=== YOUR ASSIGNMENT ===
Using the records below, quote only the span that opens with the line containing "Le DIY e-liquide est une solution" and closes with the line containing "som originale koblinger, dog med", exactly and inclusively.

START SOURCE DATA

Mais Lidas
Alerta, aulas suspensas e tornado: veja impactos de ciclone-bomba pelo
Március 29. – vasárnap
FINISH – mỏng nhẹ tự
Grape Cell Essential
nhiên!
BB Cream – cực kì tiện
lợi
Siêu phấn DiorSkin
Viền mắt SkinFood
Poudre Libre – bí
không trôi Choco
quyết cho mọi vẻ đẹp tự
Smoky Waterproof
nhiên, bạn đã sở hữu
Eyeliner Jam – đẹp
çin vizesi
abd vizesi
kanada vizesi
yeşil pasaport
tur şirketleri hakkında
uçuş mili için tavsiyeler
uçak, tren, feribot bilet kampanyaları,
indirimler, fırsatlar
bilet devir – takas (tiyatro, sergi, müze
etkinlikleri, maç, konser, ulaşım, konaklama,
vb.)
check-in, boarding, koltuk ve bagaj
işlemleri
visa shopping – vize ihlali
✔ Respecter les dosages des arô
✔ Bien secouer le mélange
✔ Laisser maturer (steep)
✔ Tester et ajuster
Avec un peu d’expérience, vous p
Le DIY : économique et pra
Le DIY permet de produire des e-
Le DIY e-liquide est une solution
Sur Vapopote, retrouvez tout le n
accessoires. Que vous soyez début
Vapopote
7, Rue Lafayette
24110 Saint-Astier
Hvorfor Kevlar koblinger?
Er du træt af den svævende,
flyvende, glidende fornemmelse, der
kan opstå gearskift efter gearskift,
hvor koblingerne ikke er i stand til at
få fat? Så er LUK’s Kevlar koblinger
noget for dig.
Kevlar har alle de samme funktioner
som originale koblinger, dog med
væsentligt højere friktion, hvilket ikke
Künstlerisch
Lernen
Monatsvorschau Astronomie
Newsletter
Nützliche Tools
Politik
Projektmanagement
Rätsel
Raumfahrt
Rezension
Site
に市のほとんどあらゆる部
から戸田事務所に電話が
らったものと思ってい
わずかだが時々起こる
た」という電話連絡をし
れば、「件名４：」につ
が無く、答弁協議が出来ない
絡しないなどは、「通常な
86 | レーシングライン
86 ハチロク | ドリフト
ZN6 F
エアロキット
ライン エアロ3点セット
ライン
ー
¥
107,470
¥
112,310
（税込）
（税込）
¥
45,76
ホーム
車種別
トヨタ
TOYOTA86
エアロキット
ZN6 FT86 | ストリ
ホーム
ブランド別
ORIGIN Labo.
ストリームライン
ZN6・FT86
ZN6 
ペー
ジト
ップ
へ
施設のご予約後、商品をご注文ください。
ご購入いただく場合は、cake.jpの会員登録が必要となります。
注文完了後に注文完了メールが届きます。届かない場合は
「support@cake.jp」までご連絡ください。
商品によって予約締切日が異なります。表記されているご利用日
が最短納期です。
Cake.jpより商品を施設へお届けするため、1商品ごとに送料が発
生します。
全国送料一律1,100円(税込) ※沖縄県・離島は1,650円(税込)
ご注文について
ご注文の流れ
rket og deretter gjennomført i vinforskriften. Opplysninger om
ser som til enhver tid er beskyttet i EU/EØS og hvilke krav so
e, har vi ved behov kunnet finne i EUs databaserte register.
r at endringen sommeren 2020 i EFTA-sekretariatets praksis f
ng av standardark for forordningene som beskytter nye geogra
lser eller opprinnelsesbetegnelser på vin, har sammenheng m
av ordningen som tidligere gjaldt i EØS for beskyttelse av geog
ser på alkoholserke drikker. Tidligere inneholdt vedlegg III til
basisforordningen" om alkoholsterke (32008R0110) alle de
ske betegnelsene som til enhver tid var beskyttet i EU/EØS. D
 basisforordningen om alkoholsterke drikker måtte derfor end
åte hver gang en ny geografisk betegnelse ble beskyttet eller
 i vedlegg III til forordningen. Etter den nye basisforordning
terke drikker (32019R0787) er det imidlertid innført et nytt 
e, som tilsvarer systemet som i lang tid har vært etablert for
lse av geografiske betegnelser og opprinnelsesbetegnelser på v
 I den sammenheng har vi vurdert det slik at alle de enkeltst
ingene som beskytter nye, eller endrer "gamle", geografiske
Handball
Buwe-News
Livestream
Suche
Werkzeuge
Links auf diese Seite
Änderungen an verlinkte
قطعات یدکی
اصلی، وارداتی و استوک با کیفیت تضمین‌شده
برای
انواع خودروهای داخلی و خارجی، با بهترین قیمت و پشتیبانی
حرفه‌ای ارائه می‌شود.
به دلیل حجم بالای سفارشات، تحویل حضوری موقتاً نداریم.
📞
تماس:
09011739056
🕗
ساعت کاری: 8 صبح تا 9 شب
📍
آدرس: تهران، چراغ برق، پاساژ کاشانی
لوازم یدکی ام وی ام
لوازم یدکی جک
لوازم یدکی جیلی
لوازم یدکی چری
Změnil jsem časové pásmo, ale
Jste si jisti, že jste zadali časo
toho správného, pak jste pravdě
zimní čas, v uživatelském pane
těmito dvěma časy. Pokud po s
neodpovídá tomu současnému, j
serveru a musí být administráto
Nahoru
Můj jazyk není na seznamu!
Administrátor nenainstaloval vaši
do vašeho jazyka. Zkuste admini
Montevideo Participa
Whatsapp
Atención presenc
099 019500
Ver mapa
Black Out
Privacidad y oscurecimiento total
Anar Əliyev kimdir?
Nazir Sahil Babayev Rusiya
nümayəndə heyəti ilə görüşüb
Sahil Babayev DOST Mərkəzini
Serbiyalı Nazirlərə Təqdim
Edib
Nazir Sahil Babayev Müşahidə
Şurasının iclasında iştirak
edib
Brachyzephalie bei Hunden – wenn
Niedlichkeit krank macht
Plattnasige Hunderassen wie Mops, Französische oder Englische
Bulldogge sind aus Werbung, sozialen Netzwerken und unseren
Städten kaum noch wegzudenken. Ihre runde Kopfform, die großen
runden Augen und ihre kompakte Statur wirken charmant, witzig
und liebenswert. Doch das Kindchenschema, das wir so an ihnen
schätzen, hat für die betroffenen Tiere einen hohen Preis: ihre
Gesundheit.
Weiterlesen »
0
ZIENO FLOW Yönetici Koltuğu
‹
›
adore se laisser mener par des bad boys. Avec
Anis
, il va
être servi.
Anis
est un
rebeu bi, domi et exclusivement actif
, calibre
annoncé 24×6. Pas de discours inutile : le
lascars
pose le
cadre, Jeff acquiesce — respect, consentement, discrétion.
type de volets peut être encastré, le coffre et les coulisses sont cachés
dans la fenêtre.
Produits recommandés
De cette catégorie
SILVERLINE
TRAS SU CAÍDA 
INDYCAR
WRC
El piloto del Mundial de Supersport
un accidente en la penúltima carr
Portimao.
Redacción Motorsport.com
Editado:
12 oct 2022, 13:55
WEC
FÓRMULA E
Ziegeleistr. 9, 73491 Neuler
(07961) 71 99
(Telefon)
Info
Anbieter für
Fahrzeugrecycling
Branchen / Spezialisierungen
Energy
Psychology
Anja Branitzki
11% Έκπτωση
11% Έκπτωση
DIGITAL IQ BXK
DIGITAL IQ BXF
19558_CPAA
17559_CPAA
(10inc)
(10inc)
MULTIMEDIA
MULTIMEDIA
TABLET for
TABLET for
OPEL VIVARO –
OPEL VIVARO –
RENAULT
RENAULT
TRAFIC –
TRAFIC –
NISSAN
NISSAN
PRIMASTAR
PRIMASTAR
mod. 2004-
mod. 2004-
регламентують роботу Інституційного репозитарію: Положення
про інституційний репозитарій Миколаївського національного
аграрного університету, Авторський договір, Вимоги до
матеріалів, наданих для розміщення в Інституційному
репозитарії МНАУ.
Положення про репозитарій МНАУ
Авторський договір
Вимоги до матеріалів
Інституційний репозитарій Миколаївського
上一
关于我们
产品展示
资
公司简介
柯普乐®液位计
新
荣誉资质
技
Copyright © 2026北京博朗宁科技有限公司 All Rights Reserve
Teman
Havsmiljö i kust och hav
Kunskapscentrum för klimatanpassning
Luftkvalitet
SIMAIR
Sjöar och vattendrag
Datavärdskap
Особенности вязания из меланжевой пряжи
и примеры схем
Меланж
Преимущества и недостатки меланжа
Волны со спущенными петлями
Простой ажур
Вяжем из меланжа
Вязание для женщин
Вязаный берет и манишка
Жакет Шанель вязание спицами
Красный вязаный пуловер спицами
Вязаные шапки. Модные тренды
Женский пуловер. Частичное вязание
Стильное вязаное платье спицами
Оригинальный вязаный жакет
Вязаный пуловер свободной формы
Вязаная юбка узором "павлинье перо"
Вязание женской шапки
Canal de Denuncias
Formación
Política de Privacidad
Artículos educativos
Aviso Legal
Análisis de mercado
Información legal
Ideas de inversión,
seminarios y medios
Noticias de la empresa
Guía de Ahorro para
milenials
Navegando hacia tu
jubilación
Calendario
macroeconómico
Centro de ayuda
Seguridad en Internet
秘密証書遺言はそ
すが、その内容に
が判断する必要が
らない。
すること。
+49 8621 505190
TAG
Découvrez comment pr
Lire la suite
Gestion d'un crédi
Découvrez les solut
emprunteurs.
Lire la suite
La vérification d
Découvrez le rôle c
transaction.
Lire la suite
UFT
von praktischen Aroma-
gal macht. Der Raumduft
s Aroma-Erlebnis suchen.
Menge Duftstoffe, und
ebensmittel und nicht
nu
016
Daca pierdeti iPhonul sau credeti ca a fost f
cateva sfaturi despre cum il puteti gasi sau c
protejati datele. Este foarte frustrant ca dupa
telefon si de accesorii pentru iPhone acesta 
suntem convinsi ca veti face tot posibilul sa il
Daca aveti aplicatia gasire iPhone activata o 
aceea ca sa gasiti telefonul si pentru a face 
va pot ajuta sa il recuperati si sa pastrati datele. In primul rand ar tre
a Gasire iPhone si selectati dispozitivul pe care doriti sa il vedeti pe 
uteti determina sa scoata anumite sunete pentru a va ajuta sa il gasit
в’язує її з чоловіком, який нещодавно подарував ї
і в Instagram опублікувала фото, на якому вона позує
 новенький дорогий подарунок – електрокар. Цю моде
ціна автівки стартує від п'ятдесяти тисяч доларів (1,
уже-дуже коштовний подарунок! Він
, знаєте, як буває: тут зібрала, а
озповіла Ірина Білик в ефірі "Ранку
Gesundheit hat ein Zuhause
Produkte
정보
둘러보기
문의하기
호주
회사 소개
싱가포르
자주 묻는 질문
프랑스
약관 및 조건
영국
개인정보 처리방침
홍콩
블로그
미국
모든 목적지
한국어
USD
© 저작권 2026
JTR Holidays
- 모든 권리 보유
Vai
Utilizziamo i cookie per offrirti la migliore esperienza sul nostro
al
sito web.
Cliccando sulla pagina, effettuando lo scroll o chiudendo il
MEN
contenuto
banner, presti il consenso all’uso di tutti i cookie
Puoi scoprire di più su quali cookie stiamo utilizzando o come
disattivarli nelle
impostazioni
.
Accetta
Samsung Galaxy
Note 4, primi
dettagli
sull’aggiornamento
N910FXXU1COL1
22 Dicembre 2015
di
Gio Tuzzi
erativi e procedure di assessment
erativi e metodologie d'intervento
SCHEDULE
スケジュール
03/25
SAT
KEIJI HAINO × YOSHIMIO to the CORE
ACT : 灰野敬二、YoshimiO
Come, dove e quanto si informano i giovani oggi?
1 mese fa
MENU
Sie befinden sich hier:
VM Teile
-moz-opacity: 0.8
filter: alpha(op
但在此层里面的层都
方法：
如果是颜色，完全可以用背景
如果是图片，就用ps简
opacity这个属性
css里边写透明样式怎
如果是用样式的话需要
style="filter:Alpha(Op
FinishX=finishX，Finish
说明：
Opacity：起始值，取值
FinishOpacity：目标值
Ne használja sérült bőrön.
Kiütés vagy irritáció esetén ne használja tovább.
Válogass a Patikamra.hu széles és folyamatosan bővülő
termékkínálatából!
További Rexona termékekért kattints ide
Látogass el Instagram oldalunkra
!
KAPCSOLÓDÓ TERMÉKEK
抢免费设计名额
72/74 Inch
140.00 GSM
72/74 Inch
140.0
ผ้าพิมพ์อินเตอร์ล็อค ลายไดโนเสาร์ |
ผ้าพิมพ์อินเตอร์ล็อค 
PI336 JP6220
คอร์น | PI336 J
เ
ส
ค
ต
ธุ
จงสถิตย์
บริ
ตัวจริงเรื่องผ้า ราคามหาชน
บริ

END SOURCE DATA

=== RESULT ===
Le DIY e-liquide est une solution
Sur Vapopote, retrouvez tout le n
accessoires. Que vous soyez début
Vapopote
7, Rue Lafayette
24110 Saint-Astier
Hvorfor Kevlar koblinger?
Er du træt af den svævende,
flyvende, glidende fornemmelse, der
kan opstå gearskift efter gearskift,
hvor koblingerne ikke er i stand til at
få fat? Så er LUK’s Kevlar koblinger
noget for dig.
Kevlar har alle de samme funktioner
som originale koblinger, dog med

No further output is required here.